Document excerpt section start
One of my favorite things about the original Guild Wars is it never turned into that typical late-game MMO interface of rows of hotbars framing the screen, each festooned with tiny icons of impenetrable meaning. In Guild Wars, whatever level you were, however many hours you’d been playing, you only ever had eight skills. Before an adventure, you picked any eight skills you wanted. Your character was always a flexible thing. You could freely rejigger Guild Wars’ equivalent of a talent tree, which tweaked your eight skills in unique ways. But playing Guild Wars was always and only a matter of pressing one of eight buttons.

Guild Wars 2 is both simpler and more complicated. But I’m convinced it’s better for a few reasons, including one reason that means I absolutely, positively, no-question-about-it must go into that swamp pictured up there.

Find out what’s in the swamp after the jump

During the Guild Wars 2 beta, the developers at ArenaNet hung out on Ventrillo channels to answer questions while we played. At one point, after routing a huge enemy force during one of the pitched world vs. world battles, we were charging forward and picking off the stragglers. Someone asked, “What’s a good class for ganking someone? You know, for killing them while they’re trying to run away?”

The ensuing conversation wasn’t about classes. It was, instead, about combinations of classes and weapons. Because when you talk about characters and character builds in Guild Wars 2, those are the fundamental bits of information. Pointing out that you’re a ranger isn’t going to do much good. What is your ranger using?
Document excerpt section end
> [Task goal]:
Decide whether each statement agrees with the Guild Wars passage above. Answer yes or no for each, and quote the words of the passage that decide it.
1. In the original Guild Wars, players gained more than eight skills to use at higher levels.
2. During the Guild Wars 2 beta, ArenaNet developers answered questions on Ventrillo channels while people played.
3. The talk about ganking centered on which single class was best.
Data provided section start
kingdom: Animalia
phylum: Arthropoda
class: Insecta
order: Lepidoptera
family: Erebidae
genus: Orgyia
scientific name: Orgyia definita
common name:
Data provided section end
Data provided section start
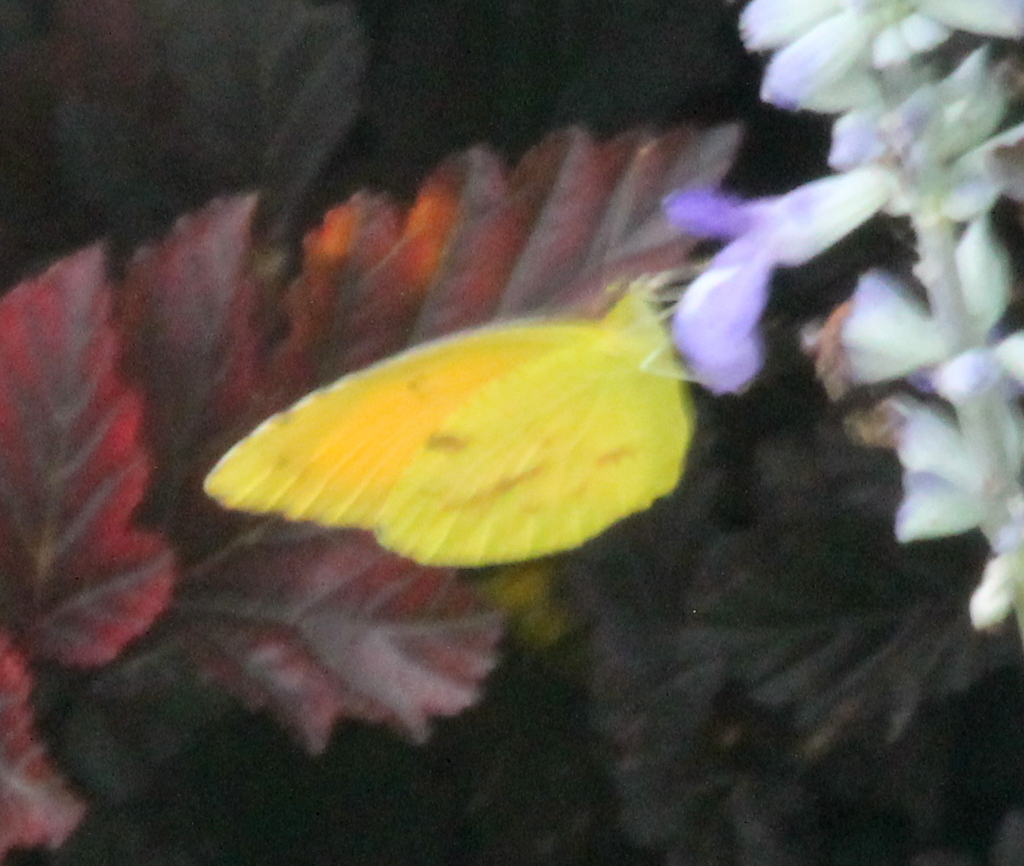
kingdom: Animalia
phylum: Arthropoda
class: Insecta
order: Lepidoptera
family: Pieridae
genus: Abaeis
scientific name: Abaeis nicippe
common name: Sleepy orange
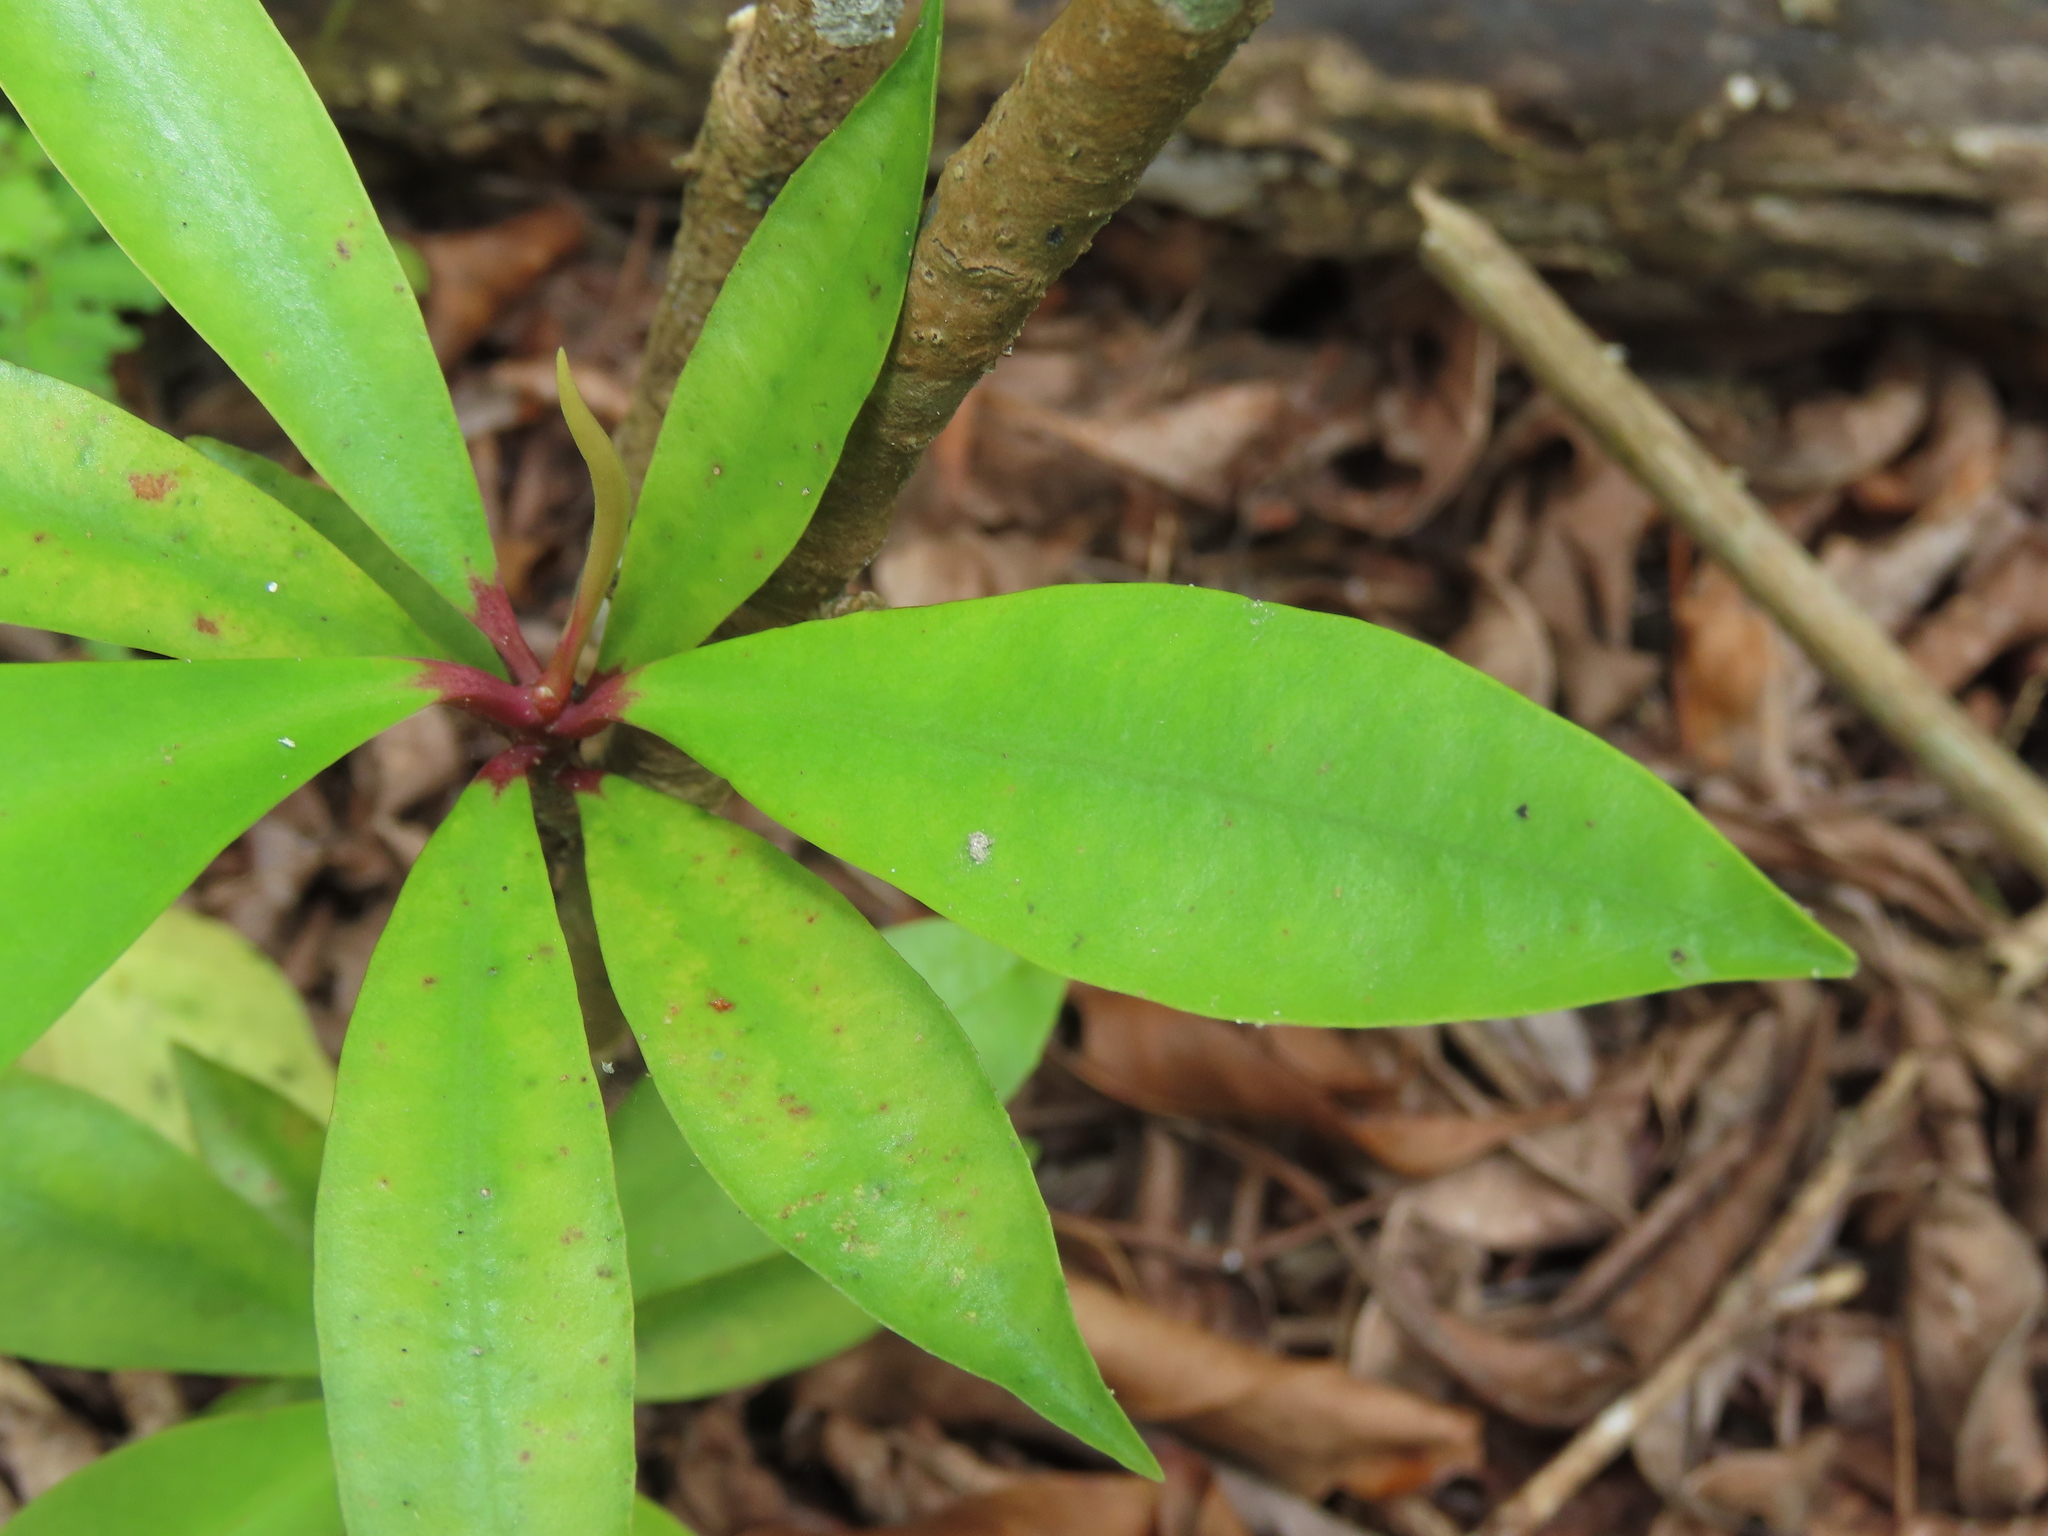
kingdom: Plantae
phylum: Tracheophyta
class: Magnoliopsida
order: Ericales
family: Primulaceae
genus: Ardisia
Data provided section end
> [Response area]:
1. No: "whatever level you were, however many hours you’d been playing, you only ever had eight skills."
2. Yes: "the developers at ArenaNet hung out on Ventrillo channels to answer questions while we played."
3. No: "The ensuing conversation wasn’t about classes."